A new day starts with a nice prayer heard from the mosques. Although another one of Bodrum’s day and night…


History of Bodrum

Halicarnassos, the city of the Leleg and Kar peoples who are thought to be among the first inhabitants of Anatolia and who fought against the Greeks in the Trojan war, is the Bodrum of today. Although the Kar considered the mainland of Anatolia their homeland, it is thought that they were a seafaring people who migrated here from Greece.

The father of history Herodotus, a native of Bodrum, estimated that the history of his birthplace dated to the first millenium BC. However, findings at the Peynir Çiçeği cave point to civilization on the peninsula as far back as 5,000 years ago.
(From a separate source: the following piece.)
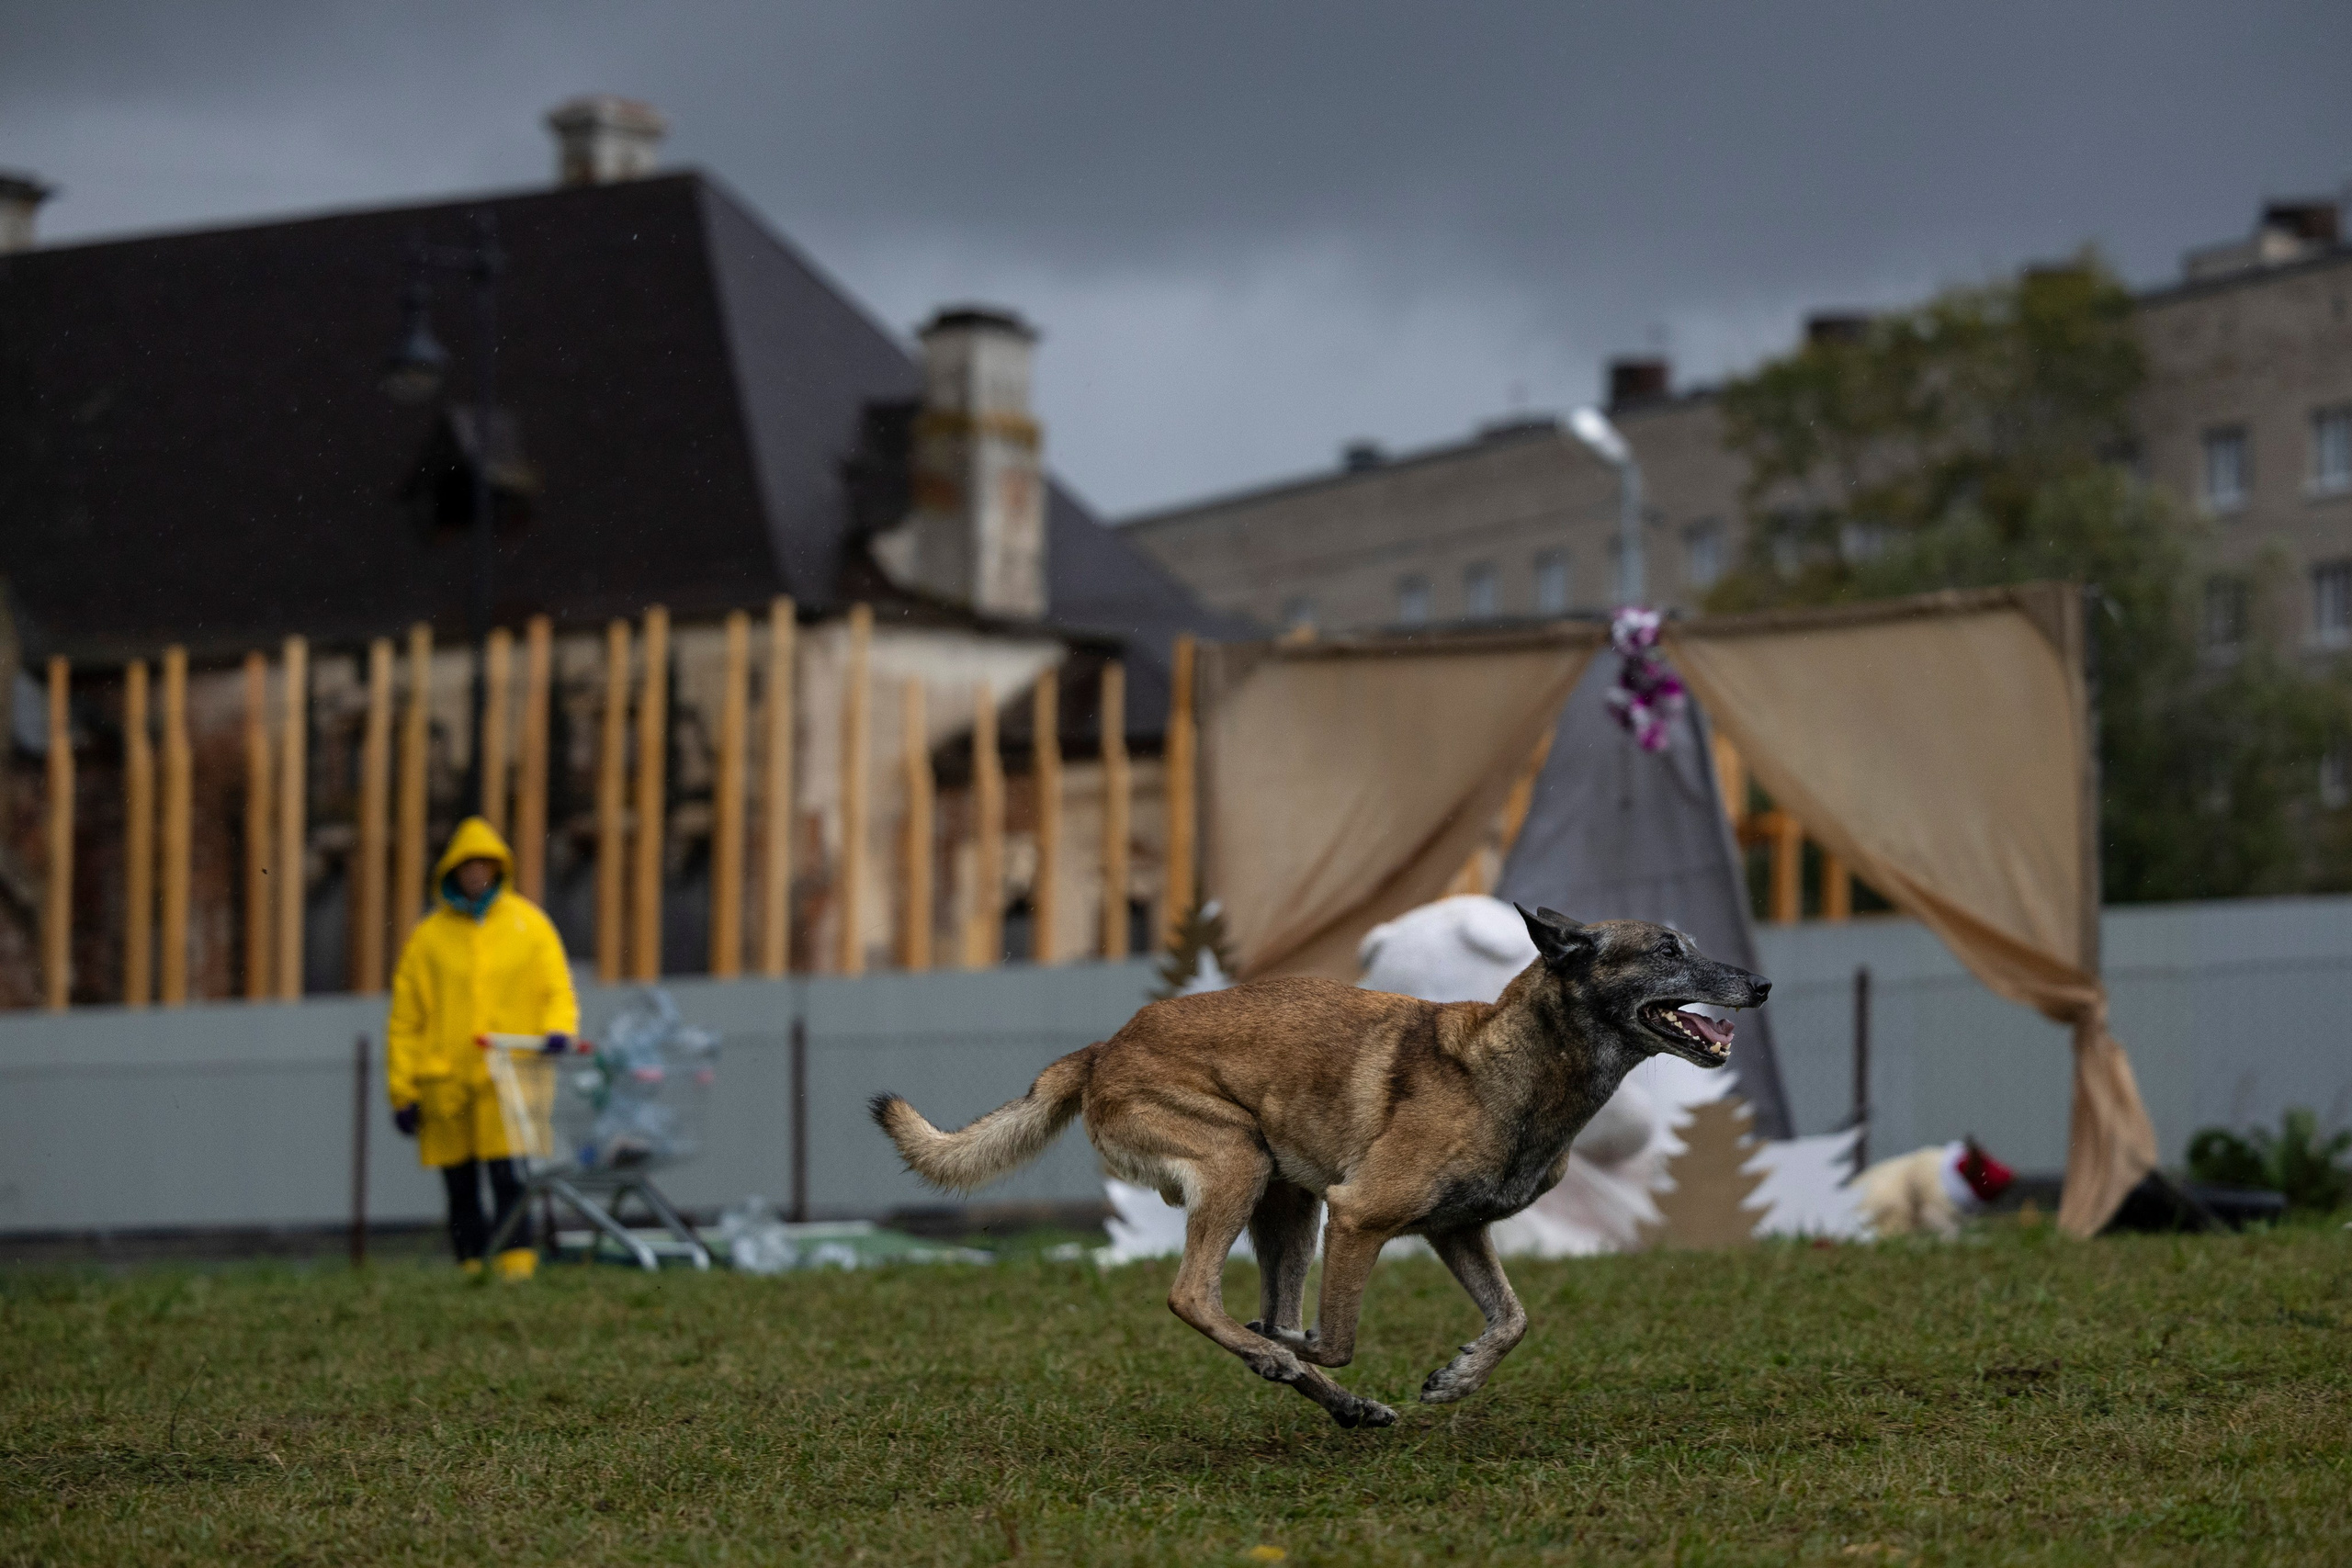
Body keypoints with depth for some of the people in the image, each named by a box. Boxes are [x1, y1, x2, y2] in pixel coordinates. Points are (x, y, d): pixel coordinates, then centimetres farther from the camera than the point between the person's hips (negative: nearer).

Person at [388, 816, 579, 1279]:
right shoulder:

There are signs that the Lelegs and Kars lived in the area together. However, after the occupation of Anatolia by the Persians, a Carian (of the Kar) city was founded in the region of Caria, but kept under Persian control.  The Carian people are mentioned in many historical documents as one of the seagoing races and in 480 B.C. Artemisia I, a famous Carian ruler, fought at sea with the Persians against the Greeks, becoming the first female admiral in the world. The historian Herodotus tells the story of this female hero, his compatriot, at length. The Carians, who had proved themselves many times at sea, gained new importance when the satrap Maussolus moved their capital from Milas to Bodrum in 367 B.C. The most brilliant period of Halikarnassos was under the rule of Maussolus and his sister and wife Artemisia II. The Mausoleum built during this period is today considered one of the seven wonders of the ancient world. This memorial tomb is not the only legacy of Maussolus's reign. The city was developed in a manner fitting to the seat of government, and the theatre still in use today is one example of this.  After the death of Maussolus, the Carians won a new victory under their new female leader, conquering the island of Rhodes in 353 B.C.
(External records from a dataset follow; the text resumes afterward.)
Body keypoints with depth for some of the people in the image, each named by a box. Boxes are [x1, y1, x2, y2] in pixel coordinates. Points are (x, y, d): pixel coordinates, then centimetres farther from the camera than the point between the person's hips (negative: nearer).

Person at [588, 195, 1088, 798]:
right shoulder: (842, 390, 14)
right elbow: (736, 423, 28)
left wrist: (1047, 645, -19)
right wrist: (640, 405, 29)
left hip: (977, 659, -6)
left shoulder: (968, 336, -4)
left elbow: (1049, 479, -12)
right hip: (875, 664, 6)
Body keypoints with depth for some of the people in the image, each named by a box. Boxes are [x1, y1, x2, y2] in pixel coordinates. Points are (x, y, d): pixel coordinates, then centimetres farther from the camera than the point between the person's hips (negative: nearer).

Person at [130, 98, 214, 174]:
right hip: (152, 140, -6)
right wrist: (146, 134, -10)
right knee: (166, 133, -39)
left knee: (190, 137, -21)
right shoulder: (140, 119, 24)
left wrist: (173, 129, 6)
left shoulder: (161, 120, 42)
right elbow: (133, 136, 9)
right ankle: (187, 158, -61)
As in ancient Egypt, brother and sister married each other.  Like Artemisia II and Maussolus, Queen Ada also married her brother Idrius. She ascended the throne after the death of Idrius, but there was dissent in the family about this and she was banished to Alinda.  She stayed there until Alexander the Great's forces arrived, and only returned to Halicarnassus under the famous commander's protection.

The peninsula put up great resistance to Alexander's army and did not regain its former power following  the occupation, becoming smaller and having frequent changes in rule.  During one period, it was recorded as having been a bishopric connected to Aphrodisias. After Roman and Byzantine rule, it came under the Ottomans in the 11th century.
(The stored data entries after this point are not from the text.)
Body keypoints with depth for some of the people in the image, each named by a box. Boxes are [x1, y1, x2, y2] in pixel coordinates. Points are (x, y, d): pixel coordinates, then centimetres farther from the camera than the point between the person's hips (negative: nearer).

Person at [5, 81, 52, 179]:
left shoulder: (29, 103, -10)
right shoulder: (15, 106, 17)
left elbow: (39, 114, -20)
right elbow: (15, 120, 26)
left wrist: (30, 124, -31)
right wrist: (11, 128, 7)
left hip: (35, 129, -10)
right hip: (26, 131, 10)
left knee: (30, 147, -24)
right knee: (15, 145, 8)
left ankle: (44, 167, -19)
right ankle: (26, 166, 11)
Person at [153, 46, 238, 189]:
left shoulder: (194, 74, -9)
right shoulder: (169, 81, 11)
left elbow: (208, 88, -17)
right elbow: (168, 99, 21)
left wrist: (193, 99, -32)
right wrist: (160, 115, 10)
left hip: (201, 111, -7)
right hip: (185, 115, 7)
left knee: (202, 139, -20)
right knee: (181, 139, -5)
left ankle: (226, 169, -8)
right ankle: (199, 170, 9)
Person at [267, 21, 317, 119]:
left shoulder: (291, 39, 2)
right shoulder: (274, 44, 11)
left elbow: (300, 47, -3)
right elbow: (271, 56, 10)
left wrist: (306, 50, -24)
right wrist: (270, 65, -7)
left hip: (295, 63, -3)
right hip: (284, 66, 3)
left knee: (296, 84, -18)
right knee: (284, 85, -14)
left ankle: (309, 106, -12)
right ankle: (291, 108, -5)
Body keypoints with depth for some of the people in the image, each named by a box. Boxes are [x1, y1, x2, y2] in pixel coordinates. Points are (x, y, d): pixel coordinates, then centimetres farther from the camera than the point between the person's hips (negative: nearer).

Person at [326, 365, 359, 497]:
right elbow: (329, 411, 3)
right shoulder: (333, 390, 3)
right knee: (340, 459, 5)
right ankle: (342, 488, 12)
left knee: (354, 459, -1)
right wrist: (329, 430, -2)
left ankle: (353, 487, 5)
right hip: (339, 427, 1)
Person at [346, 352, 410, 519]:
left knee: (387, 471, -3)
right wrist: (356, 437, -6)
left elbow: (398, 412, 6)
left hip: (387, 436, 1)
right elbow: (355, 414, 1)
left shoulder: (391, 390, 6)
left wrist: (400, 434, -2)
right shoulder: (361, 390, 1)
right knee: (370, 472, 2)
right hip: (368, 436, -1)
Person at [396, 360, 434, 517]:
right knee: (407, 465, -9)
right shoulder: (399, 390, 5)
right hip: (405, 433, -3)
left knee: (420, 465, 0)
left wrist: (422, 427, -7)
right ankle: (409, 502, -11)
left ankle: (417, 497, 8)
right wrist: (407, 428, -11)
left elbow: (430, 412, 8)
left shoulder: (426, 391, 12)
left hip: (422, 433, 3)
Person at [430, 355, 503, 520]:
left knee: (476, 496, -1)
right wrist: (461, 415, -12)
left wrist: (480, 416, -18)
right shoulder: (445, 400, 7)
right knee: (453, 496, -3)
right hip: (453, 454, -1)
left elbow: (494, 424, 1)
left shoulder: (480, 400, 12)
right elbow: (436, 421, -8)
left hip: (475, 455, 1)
Rhodes became an important stop for the Crusaders on their way to Jerusalem, and at the beginning of the 15th century they got permission from the Ottoman Empire to build a castle in Bodrum harbour.  The Knights of St. John of Rhodes spent about one hundred years building the Castle of St. Peter (Petrum), known today as Bodrum Castle.  Stones from the Mausoleum, which had been partly ruined by earthquakes and the passage of time, were used in the building of the castle, and some of the marble was melted down to make lime.

The castle was used as a prison during the late Ottoman period, and was bombed by the French in World War I.  From the 1970s, due to the writer and thinker known as the 'Fisherman of Halicarnus', Bodrum became well-known once more and today is one of Turkey's major holiday resorts.